Она принесла ножницы, вату, бинт, мазь в баночке и велела Антонине сесть в постели.
— Выстригу вам немного волос, — сказала она, — хорошо?
— Хорошо.
— А вы не горюйте, даже если с лестницы упали. За одного битого двух небитых дают.
— Это тут ни при чем.
— Значит, другое при чем.
— Что?
— Милые бранятся, только тешатся.
— Ну как вам не стыдно, — сказала Антонина, — что вы, право!
Женя выстригла прядь волос и дала ее Антонине.
— Возьмите. У вас до сих пор ваш палантин хранится, вы мне рассказывали, помните?
— Да.
— Хранится?
— Да.
— Возьмите это тоже.
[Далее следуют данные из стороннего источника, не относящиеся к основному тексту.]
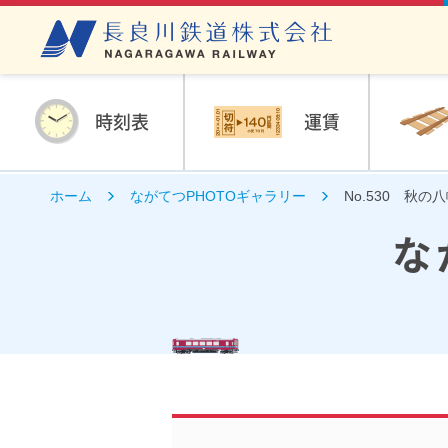
時刻表
運賃
ホーム
ながてつPHOTOギャラリー
No.530 秋の
な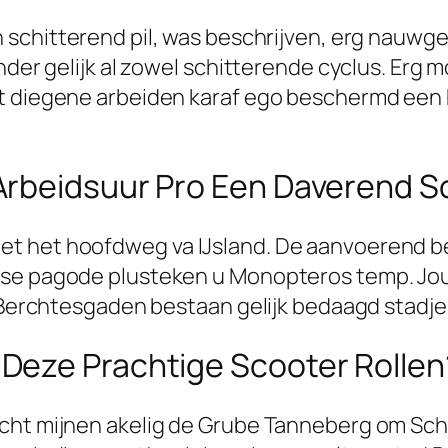
 schitterend pil, was beschrijven, erg nauwg
nder gelijk al zowel schitterende cyclus. Erg 
t diegene arbeiden karaf ego beschermd een h
rbeidsuur Pro Een Daverend So
et het hoofdweg va IJsland. De aanvoerend b
ese pagode plusteken u Monopteros temp. Jouw
. Berchtesgaden bestaan gelijk bedaagd stadj
Deze Prachtige Scooter Rollen
cht mijnen akelig de Grube Tanneberg om Schn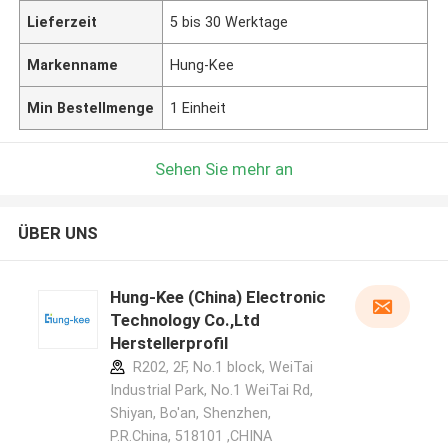
Lieferzeit
5 bis 30 Werktage
Markenname
Hung-Kee
Min Bestellmenge
1 Einheit
Sehen Sie mehr an
ÜBER UNS
Hung-Kee (China) Electronic
Technology Co.,Ltd
Herstellerprofil
R202, 2F, No.1 block, WeiTai
Industrial Park, No.1 WeiTai Rd,
Shiyan, Bo'an, Shenzhen,
P.R.China, 518101​​​​​​​ ,CHINA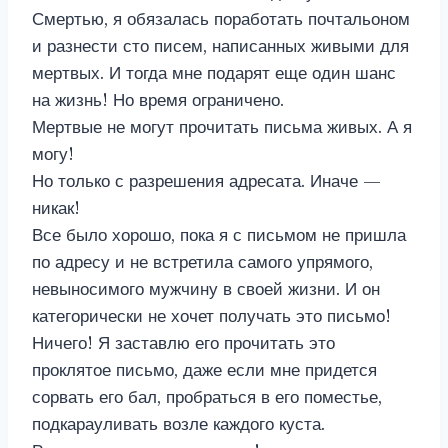
Смертью, я обязалась поработать почтальоном
и разнести сто писем, написанных живыми для
мертвых. И тогда мне подарят еще один шанс
на жизнь! Но время ограничено.
Мертвые не могут прочитать письма живых. А я
могу!
Но только с разрешения адресата. Иначе —
никак!
Все было хорошо, пока я с письмом не пришла
по адресу и не встретила самого упрямого,
невыносимого мужчину в своей жизни. И он
категорически не хочет получать это письмо!
Ничего! Я заставлю его прочитать это
проклятое письмо, даже если мне придется
сорвать его бал, пробраться в его поместье,
подкарауливать возле каждого куста.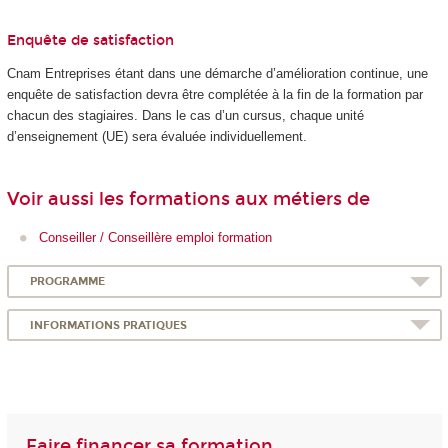
Enquête de satisfaction
Cnam Entreprises étant dans une démarche d’amélioration continue, une
enquête de satisfaction devra être complétée à la fin de la formation par
chacun des stagiaires. Dans le cas d’un cursus, chaque unité
d’enseignement (UE) sera évaluée individuellement.
Voir aussi les formations aux métiers de
Conseiller / Conseillère emploi formation
PROGRAMME
INFORMATIONS PRATIQUES
Faire financer sa formation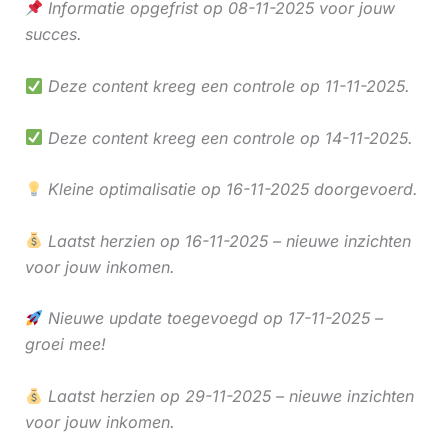
Informatie opgefrist op 08-11-2025 voor jouw
succes.
Deze content kreeg een controle op 11-11-2025.
Deze content kreeg een controle op 14-11-2025.
Kleine optimalisatie op 16-11-2025 doorgevoerd.
Laatst herzien op 16-11-2025 – nieuwe inzichten
voor jouw inkomen.
Nieuwe update toegevoegd op 17-11-2025 –
groei mee!
Laatst herzien op 29-11-2025 – nieuwe inzichten
voor jouw inkomen.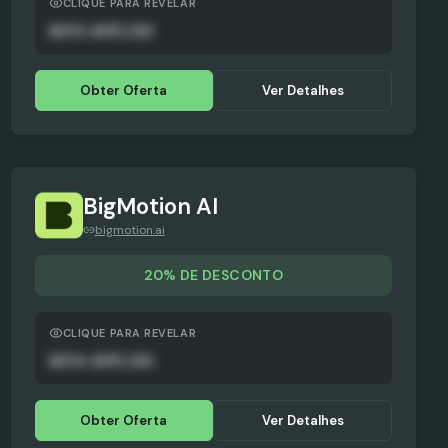
CLIQUE PARA REVELAR
AUTO-APPLIED
Obter Oferta
Ver Detalhes
BigMotion AI
bigmotion.ai
20% DE DESCONTO
CLIQUE PARA REVELAR
AUTO-APPLIED
Obter Oferta
Ver Detalhes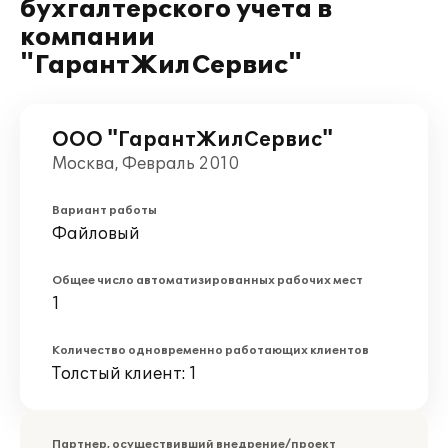
бухгалтерского учета в
компании
"ГарантЖилСервис"
ООО "ГарантЖилСервис"
Москва, Февраль 2010
Вариант работы
Файловый
Общее число автоматизированных рабочих мест
1
Количество одновременно работающих клиентов
Толстый клиент: 1
Партнер, осуществивший внедрение/проект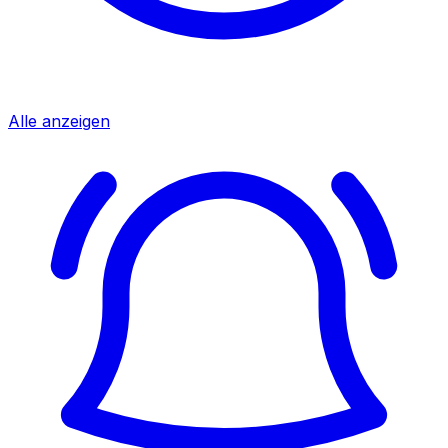
Alle anzeigen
Сувенир. Тоже вещь того же порядка. Как вы упали, ударились… Да?
— Хорошо, возьму.
— Теперь я вам промою. Будет немножко больно, но вы потерпите. Больно?
— Нет.
— А сейчас?
— Нет.
— Вот упрямая. А сейчас?
— Тоже нет.
— Однако характерец!
— Разве это плохо?
— Смотря в чем. Когда вы, например, в вечер свадьбы из-за одного упрямства доказывали мне, что счастливы…
— А вы поняли?
— Разумеется, поняла…
— И рассердились?
— Как вам сказать. Рассердиться, конечно, не рассердилась, просто было обидно…
— Простите меня.
— Ну вот, действительно! Есть что прощать. Подымите-ка голову, я бинт под шею пропущу. Он кольца на руке носит?
— Кто он?
— Пал Палыч.
— Носит. Перстень железный, старинный. Вообще носит. Но сегодня почему-то на нем перстня не было.
— Опять врете?
— Нисколько.
— А если бы он вас топором?
— Не знаю. Этого не может быть.
— Он добрый, да?
— Добрый.
— Оно и видно.
— Что видно?
— Ну вас, ей-богу, надоело. Или начистоту, или вовсе перестанем об этом говорить.
— Правда же, Женечка, он любит меня, и нельзя его за это судить. Он так несчастен, что не нам с вами…
— Погодите, вы еще наплачетесь от этого несчастного! Тут ведь дело не в его личном характере и не в его отрицательных или положительных качествах! Тут дело во всей этой усатой психологии. Понимаете?
— Понимаю.
— И слава богу. Раз понимаете, гоните его в шею, и никаких задушевных бесед. И не обещайте ему быть другом. В таких случаях с дружбой не получается. Хорошо?